In the review of the photographic work below, reproduce word for word the passage from "The two series" up to and including "is elegantly present.".

§ **Source document**:
*** Begin section ***

And it is not insignificant that the artist is often solicited to revive an archive, the history of a city or a social stratum, like a healer of this memory in perdition which we do not know what to do with, despite its vital importance.

The two series presented in Paris are the result of two commissions: Du champs des hommes, territoires, commissioned by the City of Bobigny and Palimpseste, commissioned by the Château Fernay Voltaire. They evoke very different histories, one urban and social, the other intellectual and humanistic, but in both cases the signature is elegantly present.

 

Indeed, beyond this strange and endearing character that this artist has come to embody over the years for those who frequent her, what results is a formally magnificent work that multiplies tenfold the strength, power and beauty of photography. In recent years, the image has gone from a luminous black and white baryta grain to the use of color, but always in an explosion of matter, in the use of flaws, discolorations and wounds of the image as if the defect were more significant than the subject itself. The association of images in diptychs, triptychs, horizontal or stratified polyptychs creates the narrative thread, the mise en scène one might say. We are not far from the idea of pre-cinematographic scenarios that tempt so many photographers, but I believe that the silence of the image, yet so voluble, confers a privileged status to this work among the abundance of contemporary images, investing it with an existential dignity, with an unspeakable aura, so particular to this work.

*** End section ***

§ **Collected material**:

*** Begin section ***

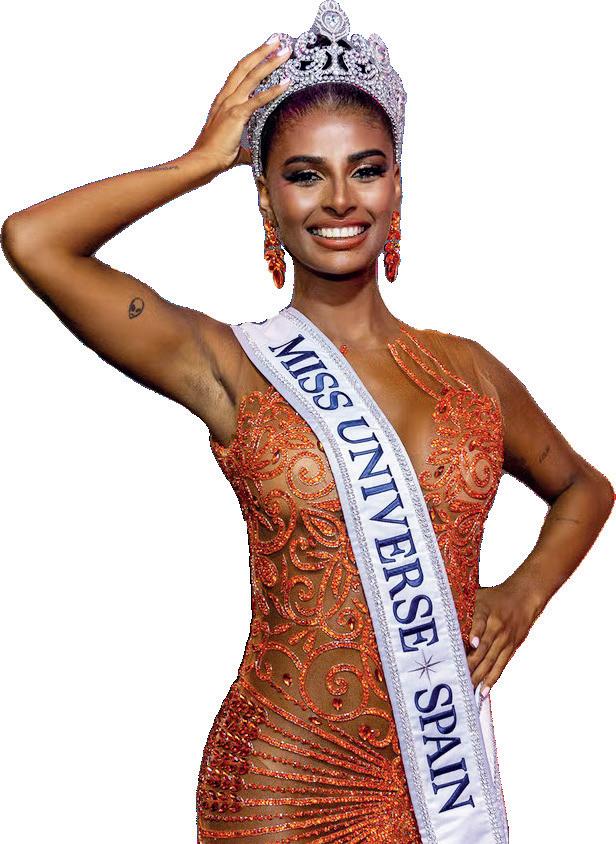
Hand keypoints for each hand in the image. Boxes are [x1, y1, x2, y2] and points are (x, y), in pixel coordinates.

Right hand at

*** End section ***

§ **Answer to this task**:
The two series presented in Paris are the result of two commissions: Du champs des hommes, territoires, commissioned by the City of Bobigny and Palimpseste, commissioned by the Château Fernay Voltaire. They evoke very different histories, one urban and social, the other intellectual and humanistic, but in both cases the signature is elegantly present.